Others, which have operated under several names, will begin the transition to the new name in January 1999, reported Baptist Press, the official news service of the Southern Baptist Convention.

The denomination’s division now called LifeWay Christian Resources was previously known as the Sunday School Board. Now, the stores owned by the division also will change their names.”With the recent acquisition of five independent stores and with several more in process, multiple names have become confusing to our customers and suppliers,”said Mark Scott, vice president of the retail group for LifeWay Christian Resources.”The name change to LifeWay Christian Stores is an important step to present a more complete and accurate view of who we are today and to position our ministry for continued growth.” The name is linked to the Bible verse in the Gospel of John, in which Jesus says,”I am the way, the truth and the life.”

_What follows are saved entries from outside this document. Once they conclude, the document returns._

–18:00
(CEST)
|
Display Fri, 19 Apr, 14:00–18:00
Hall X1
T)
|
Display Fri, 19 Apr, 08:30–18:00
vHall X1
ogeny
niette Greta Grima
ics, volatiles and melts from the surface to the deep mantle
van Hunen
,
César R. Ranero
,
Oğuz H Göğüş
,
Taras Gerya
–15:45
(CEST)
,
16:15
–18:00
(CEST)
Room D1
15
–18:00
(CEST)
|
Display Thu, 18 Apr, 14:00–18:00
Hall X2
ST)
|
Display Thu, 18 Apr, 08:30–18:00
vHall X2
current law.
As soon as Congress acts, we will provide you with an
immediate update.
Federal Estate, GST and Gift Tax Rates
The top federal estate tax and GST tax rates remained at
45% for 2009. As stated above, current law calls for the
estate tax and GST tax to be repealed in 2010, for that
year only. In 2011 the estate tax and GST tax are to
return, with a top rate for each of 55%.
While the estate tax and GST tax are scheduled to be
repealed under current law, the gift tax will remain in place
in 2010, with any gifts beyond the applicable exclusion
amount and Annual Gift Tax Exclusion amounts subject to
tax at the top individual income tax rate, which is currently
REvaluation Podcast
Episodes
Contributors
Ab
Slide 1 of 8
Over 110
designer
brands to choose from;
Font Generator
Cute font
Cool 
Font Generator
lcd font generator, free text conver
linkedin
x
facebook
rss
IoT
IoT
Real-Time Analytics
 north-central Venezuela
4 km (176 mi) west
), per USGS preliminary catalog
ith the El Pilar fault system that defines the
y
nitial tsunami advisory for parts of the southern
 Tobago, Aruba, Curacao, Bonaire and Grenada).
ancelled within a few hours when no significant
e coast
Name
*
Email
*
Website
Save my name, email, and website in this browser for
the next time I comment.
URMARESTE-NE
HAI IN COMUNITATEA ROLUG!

Veteran Baptist editor to receive religious freedom honor

(RNS) A veteran Baptist editor and publisher has been selected to receive the 1998 Religious Freedom Award from Associated Baptist Press.

The independent Baptist news service announced that Walker Knight will be the fifth recipient of the award, which honors individuals whose achievements advance the practice and principle of religious freedom, especially in the field of journalism.

Knight, 74, has been involved in Baptist journalism for four decades.

During his career, Knight has served as associate editor of the Baptist Standard, the state news journal for Texas Baptists; director of editorial services at the Southern Baptist Home Mission Board; and founder and editor of Baptists Today, an independent Georgia-based newspaper.

Knight is scheduled to accept the award at a Sept. 18 banquet in Atlanta.

Previous award recipients include former Florida Baptist editor Jack Brymer, author and activist Will Campbell, New York Times religion reporter Gustav Niebuhr and the religion staff of the Dallas Morning News.

Zambian Seventh-day Adventist leader dies in crash

(RNS) The president of the Seventh-day Adventist Church in Zambia has been killed in an automobile accident.

Webby Mukoma, 45, was traveling home from work in Lusaka, the Zambian capital, Tuesday (Sept. 1) when he was involved in a head-on collision, according to Adventist News Network, the official news service of the Seventh-day Adventist Church.


Mukoma is survived by his wife, Ellen, and seven children.

Quote of the Day: Author Ken Wilber

(RNS)”All of the things that people typically have trouble with _ money, food, sex, relationships, desire _ they want their saints to be without. … In other words, the typical person wants the spiritual sage to be less than a person, somehow devoid of all the messy, juicy, complex, pulsating, desiring, urging forces that drive most human beings.” _ Philosopher Ken Wilber, in an excerpt from his forthcoming book”One Taste: The Journals of Ken Wilber (Shambala), published in the September/October issue of Tikkun magazine.